Cost-effective workflows based on customer risk

A customer’s risk rating should not only determine the frequency at which you rescreen them but also inform which pKYC workflow you run them through. For example, for a high-risk customer, you may use an evaluation schedule that checks them more frequently and uses more data sources than you would for a low-risk customer.

Access to over 250 data solutions with a single API

As part of due diligence, financial institutions and fintechs will typically reach out to several different data sources to validate that a customer is in good standing. It can be manually intensive and costly to manage disparate systems and combine a number of different data sources. With Alloy’s single API, clients can access over 250 global data solutions with coverage spanning 195 markets.

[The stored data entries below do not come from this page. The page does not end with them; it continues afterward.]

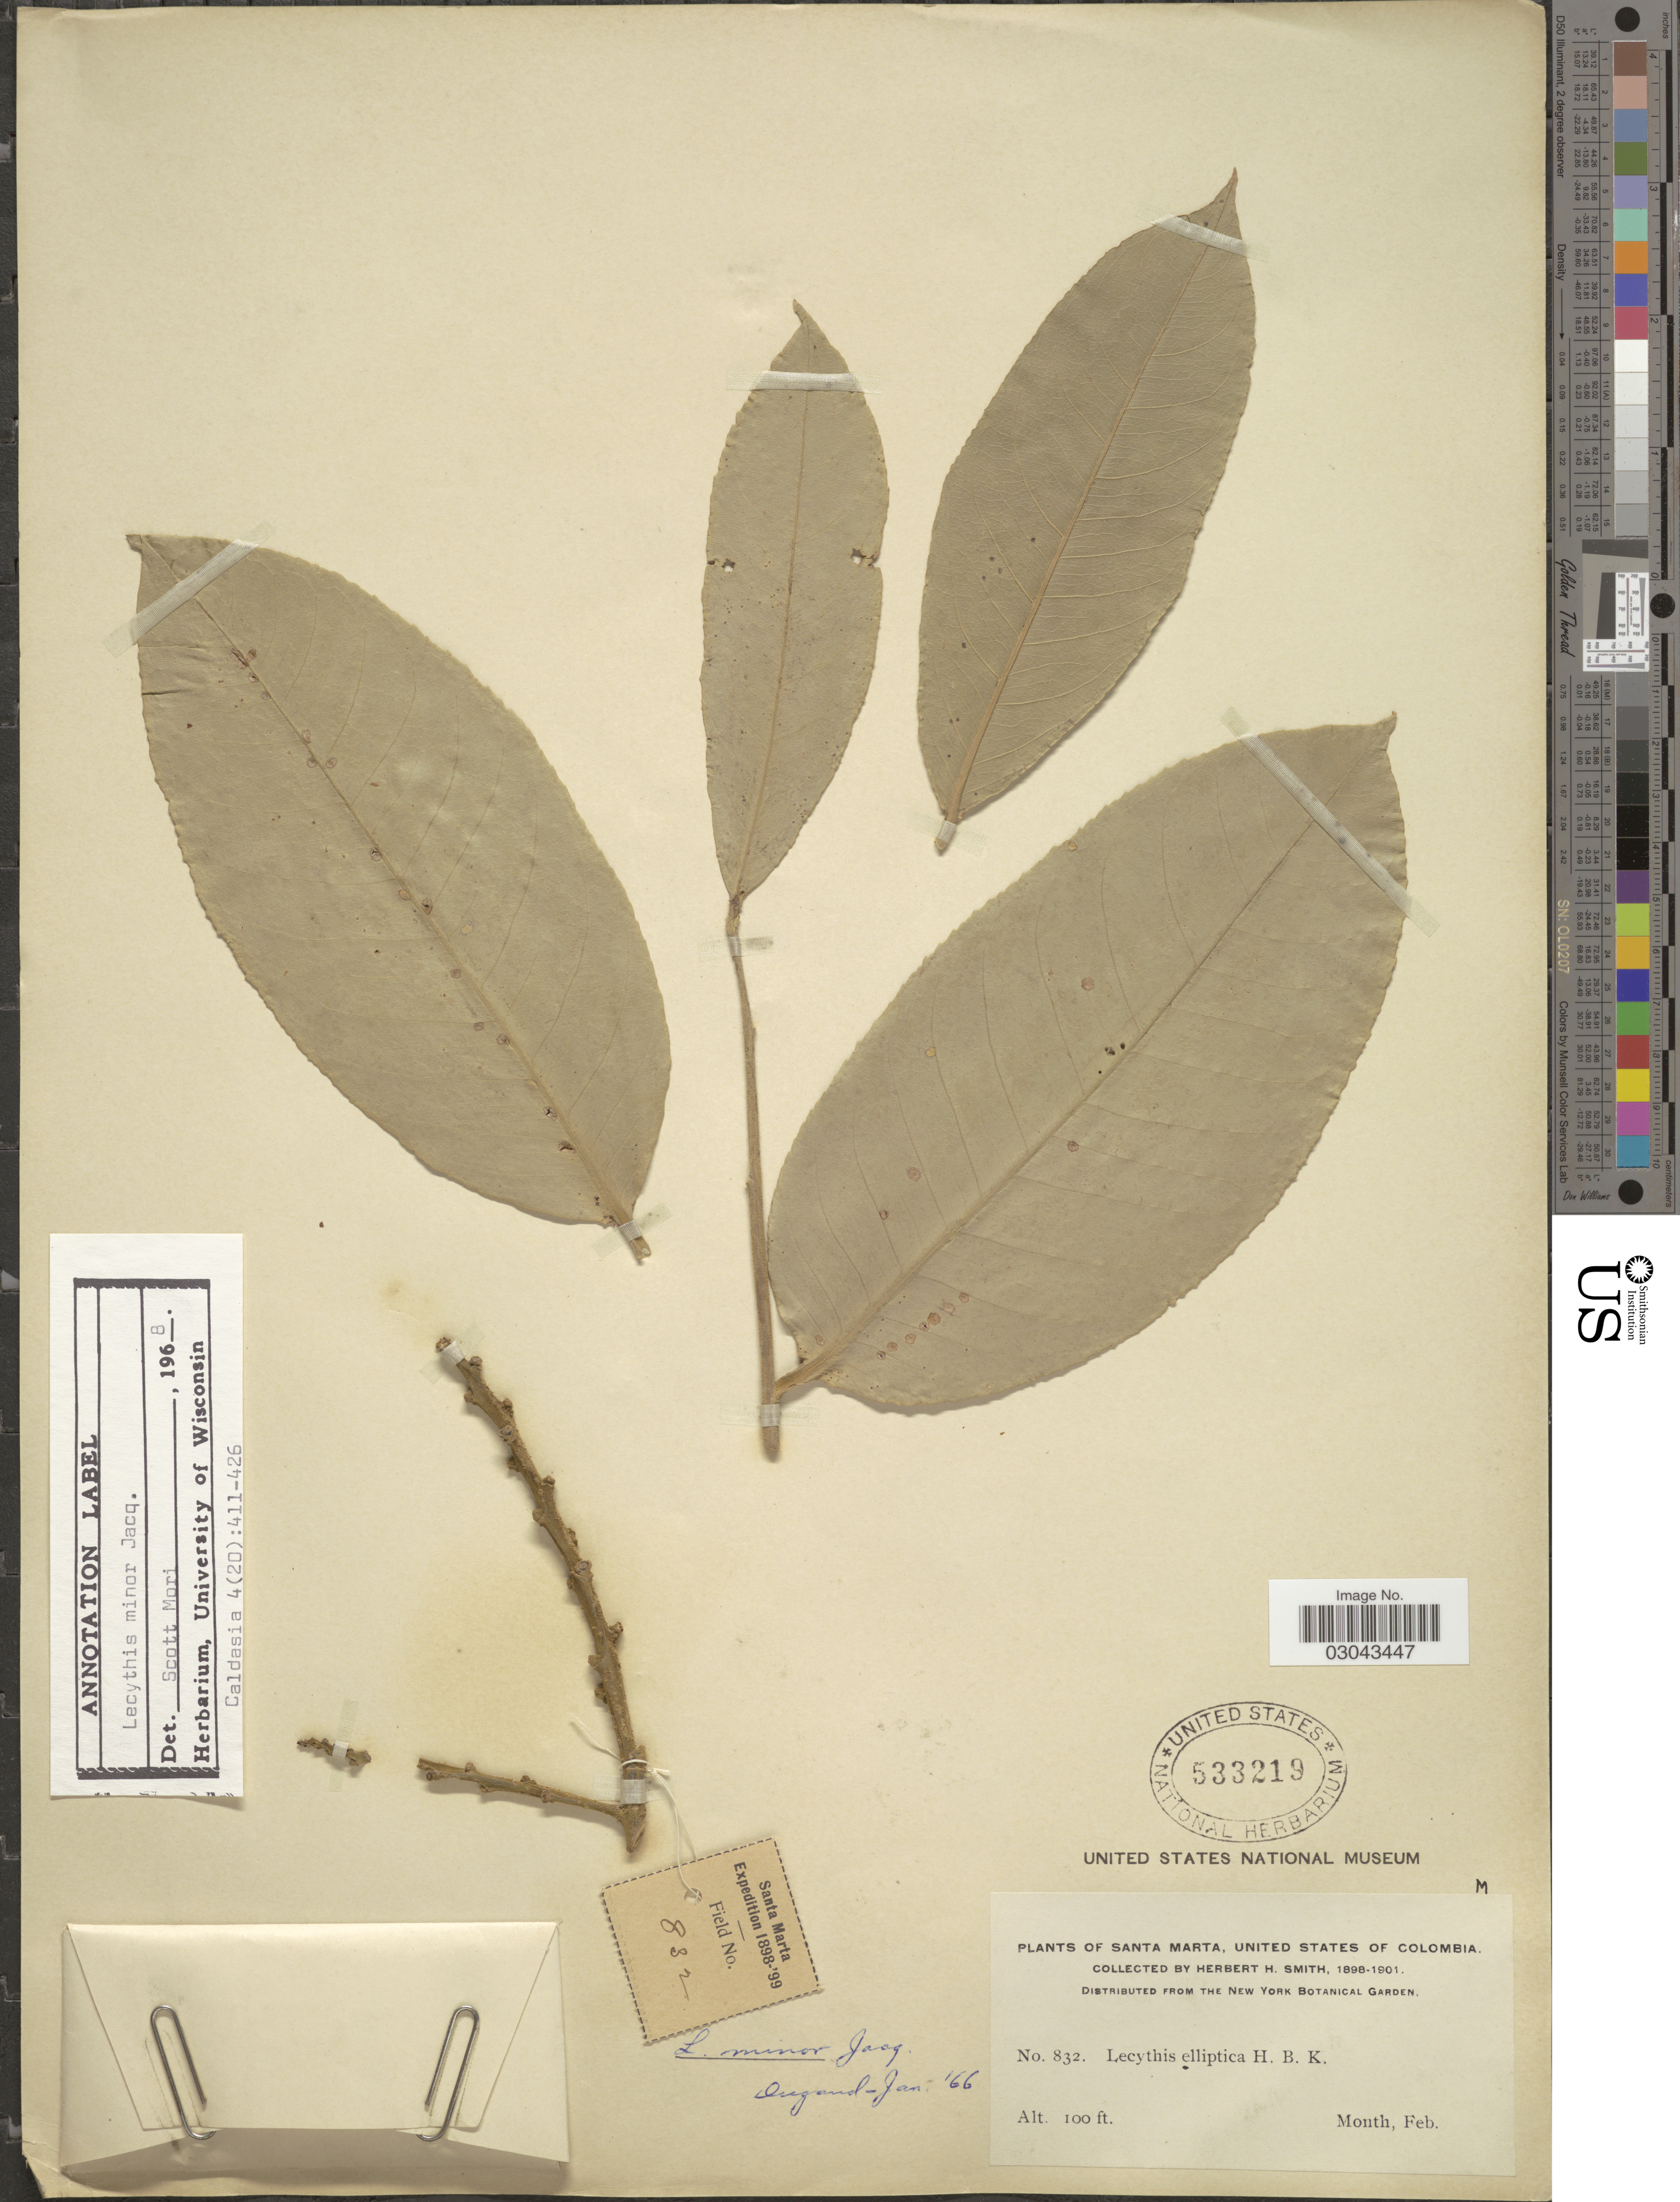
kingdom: Plantae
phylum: Tracheophyta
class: Magnoliopsida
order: Ericales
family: Lecythidaceae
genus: Lecythis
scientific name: Lecythis minor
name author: Jacq.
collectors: Herbert H. Smith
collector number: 832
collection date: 1898-02/1901-02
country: Colombia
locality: Santa Marta, United States of Colombia.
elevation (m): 30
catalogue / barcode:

Synthesized risk signals from onboarding and ongoing

Alloy allows you to look at a customer’s holistic risk profile across the entire customer lifecycle. Tap into unique insights across onboarding, transactions, and on-platform behavioral data to identify high-risk activity in real-time. Easily combine disparate data sources such as transaction history, device data, and PII data in one place to effectively stay compliant and screen for fraud.

Automatic triggers for high-risk events

Don’t worry about looking at every transaction or customer event. Simply set up the rules and parameters, and Alloy enables automatic action when suspicious activity happens or sanctions lists update. Instead of just sending these cases through for manual review, Alloy triggers a KYC refresh or routes to step-up verification when necessary, reducing the burden on your risk teams.